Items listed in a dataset
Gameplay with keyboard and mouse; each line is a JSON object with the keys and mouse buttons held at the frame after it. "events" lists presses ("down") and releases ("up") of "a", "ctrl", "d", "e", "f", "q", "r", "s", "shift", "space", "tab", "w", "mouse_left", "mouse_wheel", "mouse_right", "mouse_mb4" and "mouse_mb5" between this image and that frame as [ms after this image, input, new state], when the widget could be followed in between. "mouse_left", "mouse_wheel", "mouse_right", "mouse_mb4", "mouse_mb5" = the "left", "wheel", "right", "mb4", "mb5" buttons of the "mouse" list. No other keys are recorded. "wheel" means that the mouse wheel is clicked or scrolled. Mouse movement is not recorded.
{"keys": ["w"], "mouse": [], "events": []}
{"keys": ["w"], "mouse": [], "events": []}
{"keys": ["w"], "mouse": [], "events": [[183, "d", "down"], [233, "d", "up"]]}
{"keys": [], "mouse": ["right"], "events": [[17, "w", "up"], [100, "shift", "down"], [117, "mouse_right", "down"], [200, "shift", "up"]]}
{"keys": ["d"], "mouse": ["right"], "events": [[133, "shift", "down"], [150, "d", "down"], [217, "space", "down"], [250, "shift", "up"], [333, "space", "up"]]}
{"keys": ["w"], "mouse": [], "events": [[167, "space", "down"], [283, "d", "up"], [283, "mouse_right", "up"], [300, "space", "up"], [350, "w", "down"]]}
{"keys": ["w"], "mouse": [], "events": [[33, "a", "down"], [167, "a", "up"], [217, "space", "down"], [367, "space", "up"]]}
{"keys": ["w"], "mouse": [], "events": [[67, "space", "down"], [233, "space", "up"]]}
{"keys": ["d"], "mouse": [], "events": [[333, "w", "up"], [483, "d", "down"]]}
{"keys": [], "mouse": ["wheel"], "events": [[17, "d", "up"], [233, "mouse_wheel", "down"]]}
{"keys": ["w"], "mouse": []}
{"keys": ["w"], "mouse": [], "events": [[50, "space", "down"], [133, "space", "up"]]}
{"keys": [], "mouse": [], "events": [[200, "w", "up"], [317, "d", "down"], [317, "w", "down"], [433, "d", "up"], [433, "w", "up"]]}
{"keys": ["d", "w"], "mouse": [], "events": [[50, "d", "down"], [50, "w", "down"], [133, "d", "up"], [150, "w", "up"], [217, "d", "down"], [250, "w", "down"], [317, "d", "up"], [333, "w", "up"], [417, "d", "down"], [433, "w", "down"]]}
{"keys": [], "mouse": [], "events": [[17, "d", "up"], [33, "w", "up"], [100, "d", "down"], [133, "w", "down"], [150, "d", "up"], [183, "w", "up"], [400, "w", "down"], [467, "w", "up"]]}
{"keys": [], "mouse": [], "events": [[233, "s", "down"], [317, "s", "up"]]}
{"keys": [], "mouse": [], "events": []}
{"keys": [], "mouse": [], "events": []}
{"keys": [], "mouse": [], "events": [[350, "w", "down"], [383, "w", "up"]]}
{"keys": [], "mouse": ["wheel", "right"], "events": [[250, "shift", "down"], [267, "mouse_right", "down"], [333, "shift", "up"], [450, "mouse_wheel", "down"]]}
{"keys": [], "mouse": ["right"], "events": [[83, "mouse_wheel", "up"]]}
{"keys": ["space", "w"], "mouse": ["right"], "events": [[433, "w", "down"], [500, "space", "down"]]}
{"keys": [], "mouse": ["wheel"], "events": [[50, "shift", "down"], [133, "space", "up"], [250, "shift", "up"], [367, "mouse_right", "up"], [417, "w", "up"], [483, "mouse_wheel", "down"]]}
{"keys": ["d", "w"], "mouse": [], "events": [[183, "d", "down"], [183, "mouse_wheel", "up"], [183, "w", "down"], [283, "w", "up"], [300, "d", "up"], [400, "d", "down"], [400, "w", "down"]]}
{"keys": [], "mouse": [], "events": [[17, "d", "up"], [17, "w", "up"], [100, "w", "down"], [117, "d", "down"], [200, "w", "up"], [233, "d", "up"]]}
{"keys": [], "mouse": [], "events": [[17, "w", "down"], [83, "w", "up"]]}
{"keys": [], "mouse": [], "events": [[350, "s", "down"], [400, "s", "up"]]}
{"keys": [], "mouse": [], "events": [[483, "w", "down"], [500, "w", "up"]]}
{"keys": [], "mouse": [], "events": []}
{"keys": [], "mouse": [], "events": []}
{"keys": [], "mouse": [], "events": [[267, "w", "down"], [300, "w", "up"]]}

● **WORK INSTRUCTION**
Each record above should be transcribed exactly.

● **SOLVED PROBLEM**
Gameplay with keyboard and mouse; each line is a JSON object with the keys and mouse buttons held at the frame after it. "events" lists presses ("down") and releases ("up") of "a", "ctrl", "d", "e", "f", "q", "r", "s", "shift", "space", "tab", "w", "mouse_left", "mouse_wheel", "mouse_right", "mouse_mb4" and "mouse_mb5" between this image and that frame as [ms after this image, input, new state], when the widget could be followed in between. "mouse_left", "mouse_wheel", "mouse_right", "mouse_mb4", "mouse_mb5" = the "left", "wheel", "right", "mb4", "mb5" buttons of the "mouse" list. No other keys are recorded. "wheel" means that the mouse wheel is clicked or scrolled. Mouse movement is not recorded.
{"keys": ["w"], "mouse": [], "events": []}
{"keys": ["w"], "mouse": [], "events": []}
{"keys": ["w"], "mouse": [], "events": [[183, "d", "down"], [233, "d", "up"]]}
{"keys": [], "mouse": ["right"], "events": [[17, "w", "up"], [100, "shift", "down"], [117, "mouse_right", "down"], [200, "shift", "up"]]}
{"keys": ["d"], "mouse": ["right"], "events": [[133, "shift", "down"], [150, "d", "down"], [217, "space", "down"], [250, "shift", "up"], [333, "space", "up"]]}
{"keys": ["w"], "mouse": [], "events": [[167, "space", "down"], [283, "d", "up"], [283, "mouse_right", "up"], [300, "space", "up"], [350, "w", "down"]]}
{"keys": ["w"], "mouse": [], "events": [[33, "a", "down"], [167, "a", "up"], [217, "space", "down"], [367, "space", "up"]]}
{"keys": ["w"], "mouse": [], "events": [[67, "space", "down"], [233, "space", "up"]]}
{"keys": ["d"], "mouse": [], "events": [[333, "w", "up"], [483, "d", "down"]]}
{"keys": [], "mouse": ["wheel"], "events": [[17, "d", "up"], [233, "mouse_wheel", "down"]]}
{"keys": ["w"], "mouse": []}
{"keys": ["w"], "mouse": [], "events": [[50, "space", "down"], [133, "space", "up"]]}
{"keys": [], "mouse": [], "events": [[200, "w", "up"], [317, "d", "down"], [317, "w", "down"], [433, "d", "up"], [433, "w", "up"]]}
{"keys": ["d", "w"], "mouse": [], "events": [[50, "d", "down"], [50, "w", "down"], [133, "d", "up"], [150, "w", "up"], [217, "d", "down"], [250, "w", "down"], [317, "d", "up"], [333, "w", "up"], [417, "d", "down"], [433, "w", "down"]]}
{"keys": [], "mouse": [], "events": [[17, "d", "up"], [33, "w", "up"], [100, "d", "down"], [133, "w", "down"], [150, "d", "up"], [183, "w", "up"], [400, "w", "down"], [467, "w", "up"]]}
{"keys": [], "mouse": [], "events": [[233, "s", "down"], [317, "s", "up"]]}
{"keys": [], "mouse": [], "events": []}
{"keys": [], "mouse": [], "events": []}
{"keys": [], "mouse": [], "events": [[350, "w", "down"], [383, "w", "up"]]}
{"keys": [], "mouse": ["wheel", "right"], "events": [[250, "shift", "down"], [267, "mouse_right", "down"], [333, "shift", "up"], [450, "mouse_wheel", "down"]]}
{"keys": [], "mouse": ["right"], "events": [[83, "mouse_wheel", "up"]]}
{"keys": ["space", "w"], "mouse": ["right"], "events": [[433, "w", "down"], [500, "space", "down"]]}
{"keys": [], "mouse": ["wheel"], "events": [[50, "shift", "down"], [133, "space", "up"], [250, "shift", "up"], [367, "mouse_right", "up"], [417, "w", "up"], [483, "mouse_wheel", "down"]]}
{"keys": ["d", "w"], "mouse": [], "events": [[183, "d", "down"], [183, "mouse_wheel", "up"], [183, "w", "down"], [283, "w", "up"], [300, "d", "up"], [400, "d", "down"], [400, "w", "down"]]}
{"keys": [], "mouse": [], "events": [[17, "d", "up"], [17, "w", "up"], [100, "w", "down"], [117, "d", "down"], [200, "w", "up"], [233, "d", "up"]]}
{"keys": [], "mouse": [], "events": [[17, "w", "down"], [83, "w", "up"]]}
{"keys": [], "mouse": [], "events": [[350, "s", "down"], [400, "s", "up"]]}
{"keys": [], "mouse": [], "events": [[483, "w", "down"], [500, "w", "up"]]}
{"keys": [], "mouse": [], "events": []}
{"keys": [], "mouse": [], "events": []}
{"keys": [], "mouse": [], "events": [[267, "w", "down"], [300, "w", "up"]]}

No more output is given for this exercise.